Santos, que ha cumplido los 50
Bisoñez. Santos había cumplido los 50. No le parecía una edad importante, a diferencia de la opinión de su entorno. El año pasado tenía 49; este llegaría a los 51. No era diferente antes y no lo sería después. Comprendía que era simbólico, la mitad de cien años. Pocos vivían tanto, pocos encontraban la senda o el salvoconducto entre siglos. Entonces, ¿por qué no conmemorar los 40, la mitad de 80, que se acercaba a la media de lo que la gente resistía en esta vecindad? Desde ese punto de vista, celebrar los 50 era engañarse porque hasta los fatídicos 80 solo restaban ¡30 años! ¡Qué estafa! ¿Cómo habían sido escamoteados los otros 20 que justificaban que los 50 fueran decisivos e imperiales, esa mitad de la historia en la que se dejaba atrás la bisoñez y se disfrutaba de las ventajas de la experiencia?
Ceporro.
Cuando sopló los 45, una amiga le dijo que se sentía más sabia. Le confundió la
seguridad –y la envidió–. La mujer no solo se sentía más sabia –según razonó–,
sino más segura, firme en las convicciones, menos dubitativa, sin tiempo para
perder con los idiotas: “Cuando ahora digo que ‘no’ es ‘no”. ¿Cómo acceder a
ese grado de conocimiento? Cuando Santos decía que ‘no’ –fuerte, firme–, al
rato, embestido por súplicas u órdenes, según el emisor, era ‘sí’. Santos se sabía
igual de ceporro que siempre, mortalmente inseguro. Era alpiste para los
idiotas, que lo picoteaban inmisericordes.
Aluminosis.
¿Cuándo se produciría el clic de la sapiencia? ¿En qué momento bajaría la luz
dorada del saber para bañarlo y volverlo de oro, un buda de la rama de la
fabricación de plásticos? Esperando, esperando, había liquidado otro
lustro. La víspera de los 50 subió a la terraza comunitaria del piso que
habitaba, una edificación construida en los años 60 del siglo pasado con las
vigas varicosas por la aluminosis, donde antaño las mujeres colgaban al viento
la ropa y las intimidades de la familia. Se desnudó, se sentó con las piernas
cruzadas –le costó esa posición de yoga, dolorosa e inarmónica– y despidió el
día y las primeras cinco décadas. Por fortuna era verano y los vecinos se
habían ido de vacaciones. Ningún voyeur en el horizonte. Se había
asegurado de que la soledad fuera protectora. De todas formas, ¿quién tendría
interés en observar a un hombre de mediana edad –¡argg, mediana edad!– con la
chicha colgante, estriada e hinchada como la piel de una cazadora vieja.
Tortícolis. La
idea del ritual había sido de su pareja. La leyó en una revista como parte de
un reportaje: Cómo afrontar los 50 sin que parezcan los 60. Consistía en
dejar el pasado –la primera vida– envuelto en el atardecer. Para que la
ceremonia fuera exitosa –¿y quién lo garantizaba?– había que aguantar sin
moverse, contrahecho en la parodia yógica, hasta el amanecer, momento de la
resurrección: “De la (re)novación, un (re)nacimiento para afrontar de manera
feliz el mejor momento de tu (re)vida”. ¡Y una mierda! El mejor fue a los 20
años. Él le dijo a su mujer que ‘no’ y, obviamente, fue que ‘sí’. A la hora,
comenzó a estornudar, se le durmió primero una pierna y después, la otra.
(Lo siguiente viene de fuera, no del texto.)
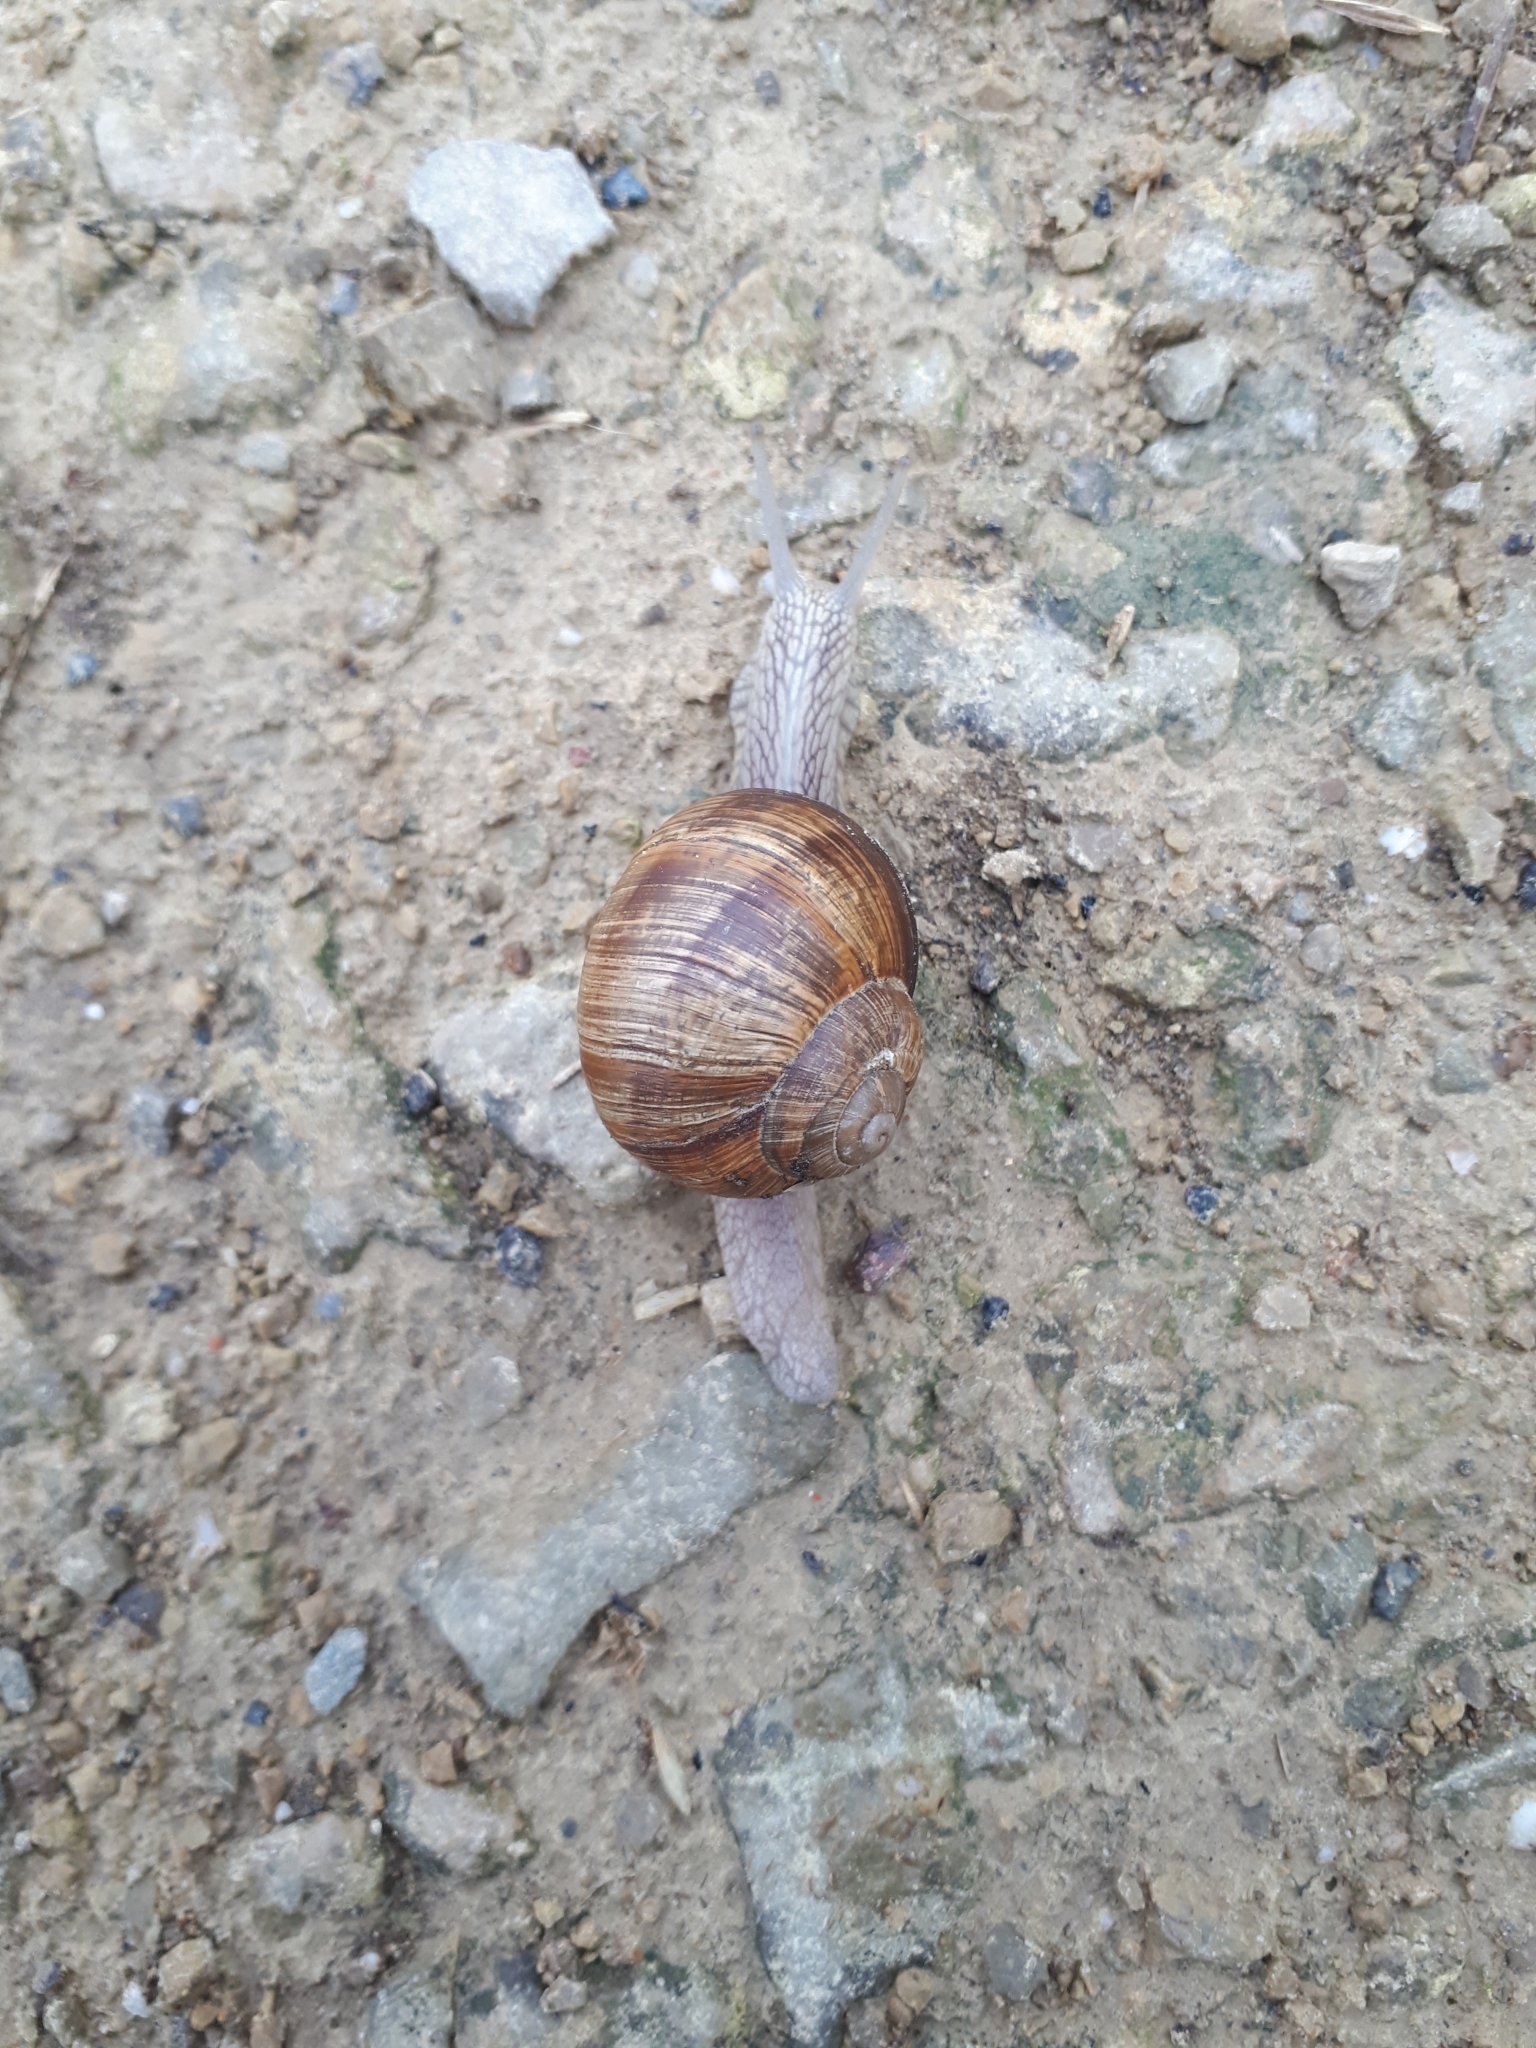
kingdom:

Temeroso de una gripe estival, de una tortícolis o de unos calambres, lo dejó.
Cuando entró en la vivienda envuelto en una toalla, su mujer se sintió
decepcionada y le auguró un futuro de flojo. Fue el peor cumpleaños en medio
siglo.
Próstata. Pensaba
en todo eso mientras abría una carta de la seguridad social en la que le
anunciaban que formaba parte del programa para la prevención del cáncer
colorrectal. Por la edad. Por los 50. La semana que viene lo visitaba el
urólogo para controlar la próstata, otra recomendación de la media vida. Temía
ese momento como se temen los dedos en los lugares íntimos. Se dio cuenta de
que lo mejor ya había pasado. Y que no habría (re)novación, (re)nacimiento ni
(re)vida. Que los siguiente 20 o 30 serían de (re)conciliación, y aceptación.